Проблемы «Большого Корби» – как иногда за глаза его называли партнеры; он ненавидел это! – начались «из голубизны» (английская идиома для обозначения неожиданности) почти в буквальном смысле. Однажды во время полета из Парижа он обнаружил в себе некоторую странную аномалию, которая может показаться просто смехотворной в контексте рынка ценных бумаг и капитальных инвестиций, чем он был озабочен всю ту текущую неделю. Он не мог писать, несмотря на то, что его мочевой пузырь готов был уже лопнуть от излишних почечных поставок. Два из трех часов сверхзвукового полета он провел в туалете, стараясь выжать из себя хотя бы полстакана жидкости, которая, бывало, покидала его в виде мощной, слегка звенящей струи. Пассажиры «конкорда» были удивлены, обнаруживая, что один из двух чуланчиков постоянно занят.

Оказалось, что у него гипертрофия мужской железы, простаты, которая обычно сидит под мочевым пузырем и мирно продуцирует сперму, однако при увеличении, что случается в «третьем возрасте», может сжать мочеточник, и все это не имеет никакого отношения – или совсем малое – к финансовой ситуации в мире.
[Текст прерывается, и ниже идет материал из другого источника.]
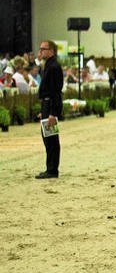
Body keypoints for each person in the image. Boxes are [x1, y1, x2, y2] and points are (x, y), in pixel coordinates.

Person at [35, 40, 63, 179]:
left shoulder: (54, 67)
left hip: (51, 105)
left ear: (51, 50)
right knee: (47, 138)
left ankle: (52, 170)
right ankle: (50, 168)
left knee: (51, 138)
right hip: (47, 105)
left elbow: (55, 92)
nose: (40, 51)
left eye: (43, 49)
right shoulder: (48, 66)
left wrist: (53, 113)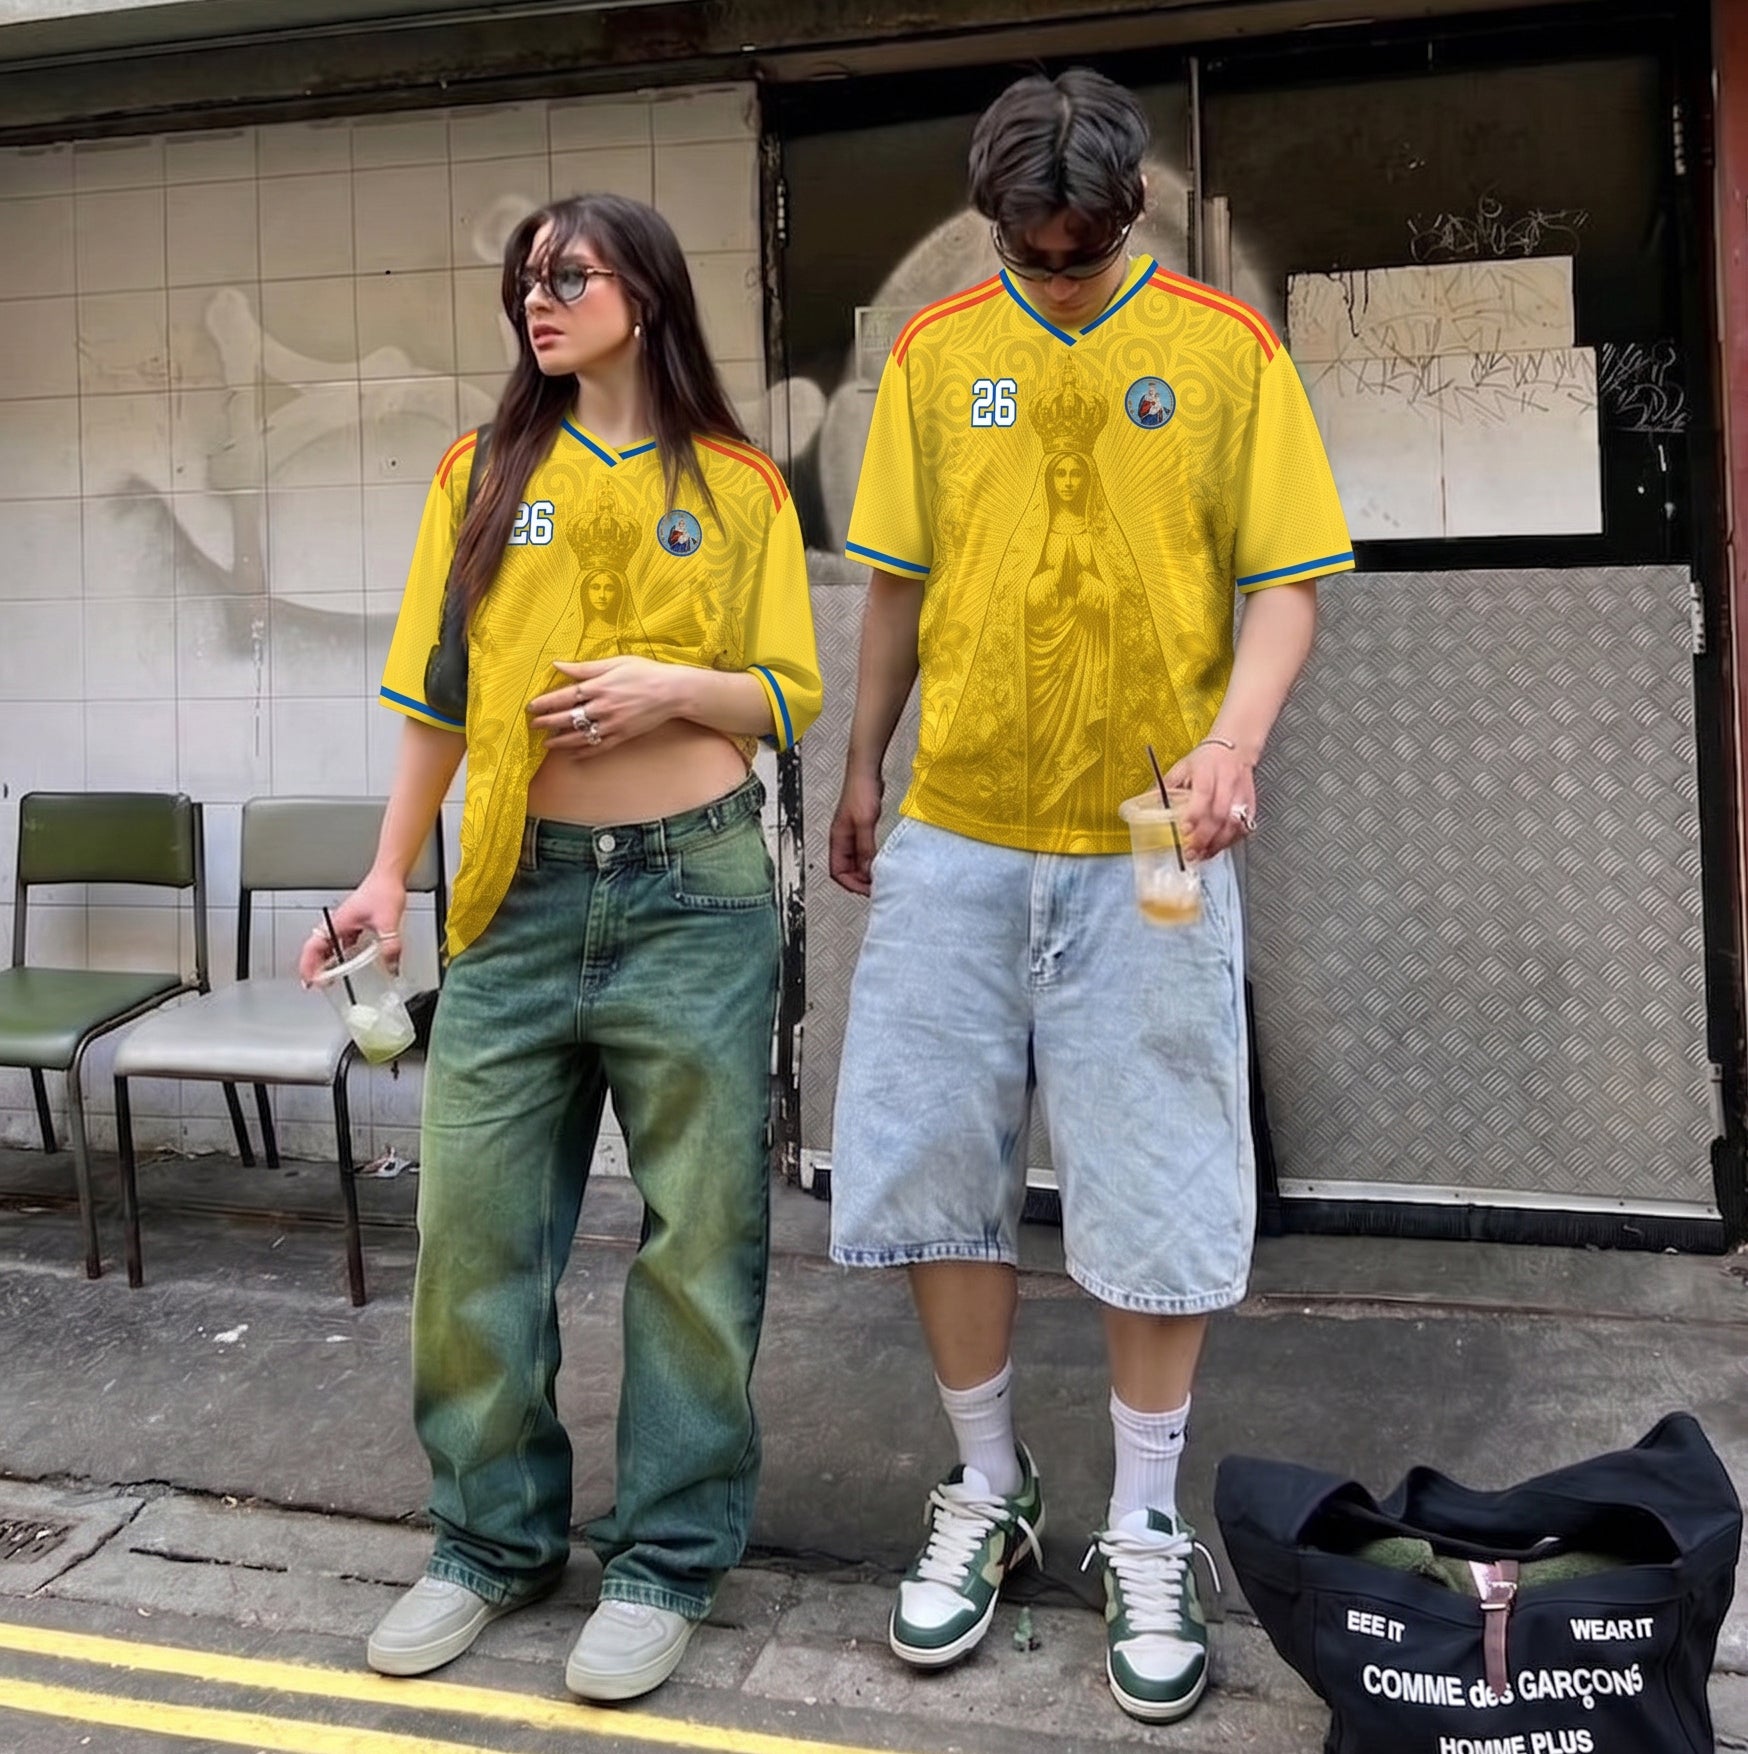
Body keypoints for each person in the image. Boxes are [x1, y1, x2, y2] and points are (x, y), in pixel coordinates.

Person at [827, 69, 1352, 1725]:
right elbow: (896, 586)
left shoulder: (1224, 351)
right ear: (993, 224)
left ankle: (1142, 1517)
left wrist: (1232, 743)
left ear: (1132, 216)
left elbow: (1286, 587)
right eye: (1029, 252)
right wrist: (862, 764)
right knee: (932, 1156)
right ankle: (989, 1484)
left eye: (1083, 251)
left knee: (1153, 1168)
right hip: (958, 827)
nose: (1056, 276)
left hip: (1148, 841)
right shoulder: (935, 355)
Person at [299, 192, 821, 1703]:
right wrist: (387, 873)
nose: (540, 300)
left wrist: (674, 686)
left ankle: (665, 1560)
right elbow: (437, 696)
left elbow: (787, 691)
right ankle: (488, 1540)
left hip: (695, 898)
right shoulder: (479, 474)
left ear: (643, 293)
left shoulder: (737, 484)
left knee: (699, 1240)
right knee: (473, 1234)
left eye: (570, 276)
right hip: (514, 900)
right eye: (526, 280)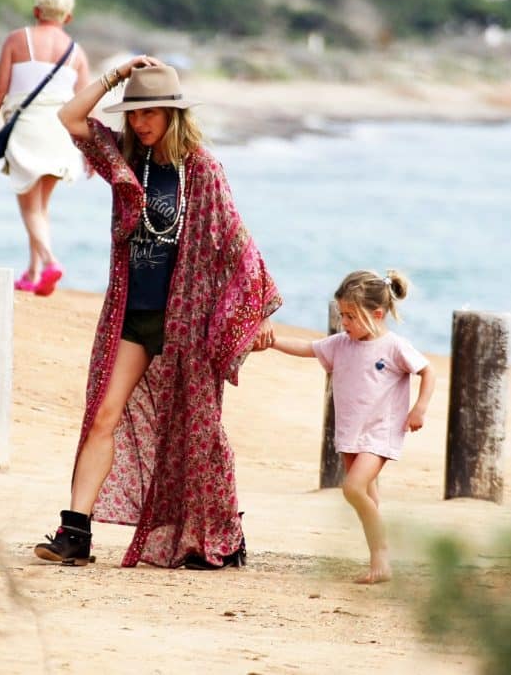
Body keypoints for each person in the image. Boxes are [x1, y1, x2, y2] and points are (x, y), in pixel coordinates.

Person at [34, 58, 281, 569]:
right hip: (133, 315)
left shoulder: (202, 168)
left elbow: (236, 242)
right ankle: (74, 533)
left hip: (188, 320)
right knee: (103, 414)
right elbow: (71, 119)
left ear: (173, 114)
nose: (140, 122)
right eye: (133, 113)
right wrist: (116, 76)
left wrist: (255, 312)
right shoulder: (126, 158)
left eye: (150, 113)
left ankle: (221, 535)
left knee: (199, 430)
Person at [265, 269, 435, 584]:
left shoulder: (394, 346)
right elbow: (308, 348)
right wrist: (272, 342)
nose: (344, 322)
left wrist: (419, 408)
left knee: (353, 488)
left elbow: (428, 371)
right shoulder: (342, 344)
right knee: (368, 498)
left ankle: (381, 553)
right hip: (350, 434)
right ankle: (379, 562)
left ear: (377, 314)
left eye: (351, 317)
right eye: (342, 315)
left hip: (380, 432)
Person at [0, 0, 90, 296]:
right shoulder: (76, 52)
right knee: (40, 206)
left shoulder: (17, 39)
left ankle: (50, 261)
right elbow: (83, 104)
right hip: (59, 132)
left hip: (27, 128)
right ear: (68, 17)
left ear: (36, 10)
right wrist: (89, 149)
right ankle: (35, 273)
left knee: (29, 206)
К концу того дня Эдди Херц, насвистывая «Примаверу» Вивальди, ввел гибкий катетер в пенис вконец измученного мегамиллиардера и освободил его мочпузырь от излишнего груза. Какая боль и какое облегчение, вы бы знали, народы мира! Вот вам мир чувств и ощущений; боль и благость существуют иной раз вплотную рядом. Не сестры ли они, сестра Элизабет?